■ Task objective ■
Repeat the listing that comes next, leaving nothing out and changing nothing.

■ Input data ■

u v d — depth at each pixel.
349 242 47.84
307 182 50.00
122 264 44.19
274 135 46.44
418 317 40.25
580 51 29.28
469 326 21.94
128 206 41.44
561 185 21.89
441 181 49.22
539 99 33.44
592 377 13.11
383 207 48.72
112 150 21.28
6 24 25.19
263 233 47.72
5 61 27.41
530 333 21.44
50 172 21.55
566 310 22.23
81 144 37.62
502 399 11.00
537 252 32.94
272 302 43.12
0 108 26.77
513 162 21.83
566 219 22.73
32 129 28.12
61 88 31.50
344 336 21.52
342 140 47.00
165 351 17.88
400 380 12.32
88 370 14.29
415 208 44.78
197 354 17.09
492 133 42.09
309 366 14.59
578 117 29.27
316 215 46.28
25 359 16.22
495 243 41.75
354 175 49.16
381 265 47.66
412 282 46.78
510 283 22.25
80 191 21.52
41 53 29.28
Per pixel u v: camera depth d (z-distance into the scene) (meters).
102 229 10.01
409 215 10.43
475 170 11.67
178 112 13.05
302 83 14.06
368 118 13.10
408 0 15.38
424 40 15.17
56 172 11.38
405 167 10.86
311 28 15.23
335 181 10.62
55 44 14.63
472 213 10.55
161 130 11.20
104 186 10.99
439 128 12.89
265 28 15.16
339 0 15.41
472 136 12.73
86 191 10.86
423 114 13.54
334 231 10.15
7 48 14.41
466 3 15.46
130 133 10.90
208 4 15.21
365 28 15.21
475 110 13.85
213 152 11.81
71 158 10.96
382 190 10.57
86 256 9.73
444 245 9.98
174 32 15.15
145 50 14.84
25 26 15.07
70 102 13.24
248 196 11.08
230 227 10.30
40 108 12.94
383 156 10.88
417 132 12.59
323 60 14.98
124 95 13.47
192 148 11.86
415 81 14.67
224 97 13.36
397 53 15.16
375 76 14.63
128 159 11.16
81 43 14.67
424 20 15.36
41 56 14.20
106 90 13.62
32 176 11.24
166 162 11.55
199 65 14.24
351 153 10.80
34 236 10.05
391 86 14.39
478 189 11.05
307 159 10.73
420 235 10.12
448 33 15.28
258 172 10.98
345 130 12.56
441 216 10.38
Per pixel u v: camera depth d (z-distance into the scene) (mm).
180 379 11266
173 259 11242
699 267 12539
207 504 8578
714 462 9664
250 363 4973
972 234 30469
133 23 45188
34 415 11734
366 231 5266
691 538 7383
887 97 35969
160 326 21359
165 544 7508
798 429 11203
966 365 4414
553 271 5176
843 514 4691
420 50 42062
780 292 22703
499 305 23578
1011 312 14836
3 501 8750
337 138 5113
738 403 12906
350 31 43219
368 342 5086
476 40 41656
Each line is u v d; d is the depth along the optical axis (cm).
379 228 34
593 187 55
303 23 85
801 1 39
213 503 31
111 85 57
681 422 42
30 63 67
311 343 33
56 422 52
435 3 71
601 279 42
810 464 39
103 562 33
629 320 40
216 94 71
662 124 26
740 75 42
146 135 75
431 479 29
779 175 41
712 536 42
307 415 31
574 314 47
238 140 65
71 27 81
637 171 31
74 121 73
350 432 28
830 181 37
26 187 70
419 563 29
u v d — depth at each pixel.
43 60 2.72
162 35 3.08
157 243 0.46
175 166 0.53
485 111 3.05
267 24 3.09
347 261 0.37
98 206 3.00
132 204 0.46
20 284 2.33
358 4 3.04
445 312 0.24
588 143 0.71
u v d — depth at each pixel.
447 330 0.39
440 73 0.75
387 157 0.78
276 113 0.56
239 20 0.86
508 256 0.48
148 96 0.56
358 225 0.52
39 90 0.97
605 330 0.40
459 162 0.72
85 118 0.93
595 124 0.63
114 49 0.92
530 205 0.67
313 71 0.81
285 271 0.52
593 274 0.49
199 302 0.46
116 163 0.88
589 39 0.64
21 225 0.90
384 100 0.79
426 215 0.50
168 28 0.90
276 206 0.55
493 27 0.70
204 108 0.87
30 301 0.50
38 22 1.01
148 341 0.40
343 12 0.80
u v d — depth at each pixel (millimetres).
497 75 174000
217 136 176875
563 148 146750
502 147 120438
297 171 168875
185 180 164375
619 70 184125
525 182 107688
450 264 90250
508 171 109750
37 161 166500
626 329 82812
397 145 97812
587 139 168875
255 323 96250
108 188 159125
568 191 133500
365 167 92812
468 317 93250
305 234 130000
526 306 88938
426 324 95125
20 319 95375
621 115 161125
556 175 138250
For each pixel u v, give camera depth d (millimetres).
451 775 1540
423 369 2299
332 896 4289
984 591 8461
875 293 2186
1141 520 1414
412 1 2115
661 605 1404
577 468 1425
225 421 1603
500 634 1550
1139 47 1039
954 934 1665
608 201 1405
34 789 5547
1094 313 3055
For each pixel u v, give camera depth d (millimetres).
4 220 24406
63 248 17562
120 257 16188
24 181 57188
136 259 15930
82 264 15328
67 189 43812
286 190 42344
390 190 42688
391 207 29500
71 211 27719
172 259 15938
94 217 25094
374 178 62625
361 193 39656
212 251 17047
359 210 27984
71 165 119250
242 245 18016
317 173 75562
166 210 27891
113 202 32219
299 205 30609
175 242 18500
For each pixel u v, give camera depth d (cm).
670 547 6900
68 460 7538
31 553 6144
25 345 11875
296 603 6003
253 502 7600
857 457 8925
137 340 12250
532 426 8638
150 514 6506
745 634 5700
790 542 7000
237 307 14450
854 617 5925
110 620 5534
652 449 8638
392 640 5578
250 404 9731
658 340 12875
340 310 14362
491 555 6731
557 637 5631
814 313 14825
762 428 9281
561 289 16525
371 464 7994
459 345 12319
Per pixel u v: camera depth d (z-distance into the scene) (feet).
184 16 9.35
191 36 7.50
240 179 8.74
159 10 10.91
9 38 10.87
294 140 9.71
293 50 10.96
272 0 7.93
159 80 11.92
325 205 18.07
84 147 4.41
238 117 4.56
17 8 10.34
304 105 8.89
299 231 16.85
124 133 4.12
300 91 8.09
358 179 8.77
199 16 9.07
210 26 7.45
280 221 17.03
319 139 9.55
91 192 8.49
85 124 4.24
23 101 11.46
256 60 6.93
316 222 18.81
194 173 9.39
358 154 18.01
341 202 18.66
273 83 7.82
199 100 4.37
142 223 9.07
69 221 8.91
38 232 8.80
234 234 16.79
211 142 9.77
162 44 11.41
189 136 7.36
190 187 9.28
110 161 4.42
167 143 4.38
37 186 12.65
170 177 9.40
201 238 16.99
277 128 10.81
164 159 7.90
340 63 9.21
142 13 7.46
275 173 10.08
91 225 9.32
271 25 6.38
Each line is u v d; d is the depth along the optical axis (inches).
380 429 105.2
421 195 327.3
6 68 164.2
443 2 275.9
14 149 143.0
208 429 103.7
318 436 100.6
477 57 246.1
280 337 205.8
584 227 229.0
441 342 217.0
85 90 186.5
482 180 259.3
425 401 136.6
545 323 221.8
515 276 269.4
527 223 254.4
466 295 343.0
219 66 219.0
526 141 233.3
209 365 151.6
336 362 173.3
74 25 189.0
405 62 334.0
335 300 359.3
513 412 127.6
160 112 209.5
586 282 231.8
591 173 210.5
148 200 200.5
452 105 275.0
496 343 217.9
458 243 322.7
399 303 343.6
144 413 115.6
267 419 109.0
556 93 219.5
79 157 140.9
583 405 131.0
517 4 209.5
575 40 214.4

■ Task solution ■
u v d — depth at each pixel.
349 242 47.84
307 182 50.00
122 264 44.19
274 135 46.44
418 317 40.25
580 51 29.28
469 326 21.94
128 206 41.44
561 185 21.89
441 181 49.22
539 99 33.44
592 377 13.11
383 207 48.72
112 150 21.28
6 24 25.19
263 233 47.72
5 61 27.41
530 333 21.44
50 172 21.55
566 310 22.23
81 144 37.62
502 399 11.00
537 252 32.94
272 302 43.12
0 108 26.77
513 162 21.83
566 219 22.73
32 129 28.12
61 88 31.50
344 336 21.52
342 140 47.00
165 351 17.88
400 380 12.32
88 370 14.29
415 208 44.78
197 354 17.09
492 133 42.09
309 366 14.59
578 117 29.27
316 215 46.28
25 359 16.22
495 243 41.75
354 175 49.16
381 265 47.66
412 282 46.78
510 283 22.25
80 191 21.52
41 53 29.28
Per pixel u v: camera depth d (z-distance into the scene) (meters).
102 229 10.01
409 215 10.43
475 170 11.67
178 112 13.05
302 83 14.06
368 118 13.10
408 0 15.38
424 40 15.17
56 172 11.38
405 167 10.86
311 28 15.23
335 181 10.62
55 44 14.63
472 213 10.55
161 130 11.20
104 186 10.99
439 128 12.89
265 28 15.16
339 0 15.41
472 136 12.73
86 191 10.86
423 114 13.54
334 231 10.15
7 48 14.41
466 3 15.46
130 133 10.90
208 4 15.21
365 28 15.21
475 110 13.85
213 152 11.81
71 158 10.96
382 190 10.57
86 256 9.73
444 245 9.98
174 32 15.15
145 50 14.84
25 26 15.07
70 102 13.24
248 196 11.08
230 227 10.30
40 108 12.94
383 156 10.88
417 132 12.59
323 60 14.98
124 95 13.47
192 148 11.86
415 81 14.67
224 97 13.36
397 53 15.16
375 76 14.63
128 159 11.16
81 43 14.67
424 20 15.36
41 56 14.20
106 90 13.62
32 176 11.24
166 162 11.55
199 65 14.24
351 153 10.80
34 236 10.05
391 86 14.39
478 189 11.05
307 159 10.73
420 235 10.12
448 33 15.28
258 172 10.98
345 130 12.56
441 216 10.38
Per pixel u v: camera depth d (z-distance into the scene) (mm).
180 379 11266
173 259 11242
699 267 12539
207 504 8578
714 462 9664
250 363 4973
972 234 30469
133 23 45188
34 415 11734
366 231 5266
691 538 7383
887 97 35969
160 326 21359
165 544 7508
798 429 11203
966 365 4414
553 271 5176
843 514 4691
420 50 42062
780 292 22703
499 305 23578
1011 312 14836
3 501 8750
337 138 5113
738 403 12906
350 31 43219
368 342 5086
476 40 41656
Each line is u v d; d is the depth along the optical axis (cm).
379 228 34
593 187 55
303 23 85
801 1 39
213 503 31
111 85 57
681 422 42
30 63 67
311 343 33
56 422 52
435 3 71
601 279 42
810 464 39
103 562 33
629 320 40
216 94 71
662 124 26
740 75 42
146 135 75
431 479 29
779 175 41
712 536 42
307 415 31
574 314 47
238 140 65
71 27 81
637 171 31
74 121 73
350 432 28
830 181 37
26 187 70
419 563 29
u v d — depth at each pixel.
43 60 2.72
162 35 3.08
157 243 0.46
175 166 0.53
485 111 3.05
267 24 3.09
347 261 0.37
98 206 3.00
132 204 0.46
20 284 2.33
358 4 3.04
445 312 0.24
588 143 0.71
u v d — depth at each pixel.
447 330 0.39
440 73 0.75
387 157 0.78
276 113 0.56
239 20 0.86
508 256 0.48
148 96 0.56
358 225 0.52
39 90 0.97
605 330 0.40
459 162 0.72
85 118 0.93
595 124 0.63
114 49 0.92
530 205 0.67
313 71 0.81
285 271 0.52
593 274 0.49
199 302 0.46
116 163 0.88
589 39 0.64
21 225 0.90
384 100 0.79
426 215 0.50
168 28 0.90
276 206 0.55
493 27 0.70
204 108 0.87
30 301 0.50
38 22 1.01
148 341 0.40
343 12 0.80
u v d — depth at each pixel (millimetres).
497 75 174000
217 136 176875
563 148 146750
502 147 120438
297 171 168875
185 180 164375
619 70 184125
525 182 107688
450 264 90250
508 171 109750
37 161 166500
626 329 82812
397 145 97812
587 139 168875
255 323 96250
108 188 159125
568 191 133500
365 167 92812
468 317 93250
305 234 130000
526 306 88938
426 324 95125
20 319 95375
621 115 161125
556 175 138250
For each pixel u v, give camera depth d (millimetres).
451 775 1540
423 369 2299
332 896 4289
984 591 8461
875 293 2186
1141 520 1414
412 1 2115
661 605 1404
577 468 1425
225 421 1603
500 634 1550
1139 47 1039
954 934 1665
608 201 1405
34 789 5547
1094 313 3055
For each pixel u v, give camera depth d (millimetres).
4 220 24406
63 248 17562
120 257 16188
24 181 57188
136 259 15930
82 264 15328
67 189 43812
286 190 42344
390 190 42688
391 207 29500
71 211 27719
172 259 15938
94 217 25094
374 178 62625
361 193 39656
212 251 17047
359 210 27984
71 165 119250
242 245 18016
317 173 75562
166 210 27891
113 202 32219
299 205 30609
175 242 18500
For each pixel u v, give camera depth d (cm).
670 547 6900
68 460 7538
31 553 6144
25 345 11875
296 603 6003
253 502 7600
857 457 8925
137 340 12250
532 426 8638
150 514 6506
745 634 5700
790 542 7000
237 307 14450
854 617 5925
110 620 5534
652 449 8638
392 640 5578
250 404 9731
658 340 12875
340 310 14362
491 555 6731
557 637 5631
814 313 14825
762 428 9281
561 289 16525
371 464 7994
459 345 12319
Per pixel u v: camera depth d (z-distance into the scene) (feet).
184 16 9.35
191 36 7.50
240 179 8.74
159 10 10.91
9 38 10.87
294 140 9.71
293 50 10.96
272 0 7.93
159 80 11.92
325 205 18.07
84 147 4.41
238 117 4.56
17 8 10.34
304 105 8.89
299 231 16.85
124 133 4.12
300 91 8.09
358 179 8.77
199 16 9.07
210 26 7.45
280 221 17.03
319 139 9.55
91 192 8.49
85 124 4.24
23 101 11.46
256 60 6.93
316 222 18.81
194 173 9.39
358 154 18.01
341 202 18.66
273 83 7.82
199 100 4.37
142 223 9.07
69 221 8.91
38 232 8.80
234 234 16.79
211 142 9.77
162 44 11.41
189 136 7.36
190 187 9.28
110 161 4.42
167 143 4.38
37 186 12.65
170 177 9.40
201 238 16.99
277 128 10.81
164 159 7.90
340 63 9.21
142 13 7.46
275 173 10.08
91 225 9.32
271 25 6.38
Each line is u v d; d is the depth along the optical axis (inches).
380 429 105.2
421 195 327.3
6 68 164.2
443 2 275.9
14 149 143.0
208 429 103.7
318 436 100.6
477 57 246.1
280 337 205.8
584 227 229.0
441 342 217.0
85 90 186.5
482 180 259.3
425 401 136.6
545 323 221.8
515 276 269.4
527 223 254.4
466 295 343.0
219 66 219.0
526 141 233.3
209 365 151.6
336 362 173.3
74 25 189.0
405 62 334.0
335 300 359.3
513 412 127.6
160 112 209.5
586 282 231.8
591 173 210.5
148 200 200.5
452 105 275.0
496 343 217.9
458 243 322.7
399 303 343.6
144 413 115.6
267 419 109.0
556 93 219.5
79 157 140.9
583 405 131.0
517 4 209.5
575 40 214.4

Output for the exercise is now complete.